Remember the red phone ringing at 3 a.m.? It started ringing nearly two months ago and has yet to be answered by any of those sleeping, innocent children, one of who resembles a juvenile version of the junior senator from Illinois. It's a Clinton ad, of course, but the first time you see it you could swear it's an ad for McCain. What could be more familiar than the Republican candidate pillorying the Democrat as a peacenik?

After the April 16 debate in Philadelphia, when Obama complained about the focus of the questions and argumentative nature of the moderators, Clinton all but called him a cry baby.
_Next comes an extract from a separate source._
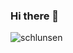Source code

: ### Hi there 🐴
<p align="left"> <img src="https://komarev.com/ghpvc/?username=schlunsen" alt="schlunsen" /> </p>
Her next ad on the air was a lecture on all the tough calls a president has to make in the Oval Office, capped with the Truman dictum: "If you can't stand the heat, get out of the kitchen."

Their assault has been largely successful, as it has been for candidates in both parties over the years. Few now remember, but John F. Kennedy ran against the Eisenhower-Nixon administration in 1960 from the right on national security. Among other things, he decried the supposed superiority of the Soviet nuclear arsenal and the failure to project U.S. power in defense of certain islands off the coast of "Red China."

More recently, the flag-waving and fear-mongering campaigns have been run by conservative activists and ad makers such as Karl Rove, Lee Atwater and Roger Ailes. They have helped the GOP win seven of the last 10 presidential elections by painting a succession of Democratic candidates as liberal, elitist, irreligious, weak and out of touch -- a bad bet for a country striving to hold off foreign enemies.

Theirs is the playbook from which many of the current Clinton tactics seem to have been borrowed. It is a game plan many of Clinton's current advisors have themselves have struggled against in the past. This is their chance to make it their own. And they are making the most of it.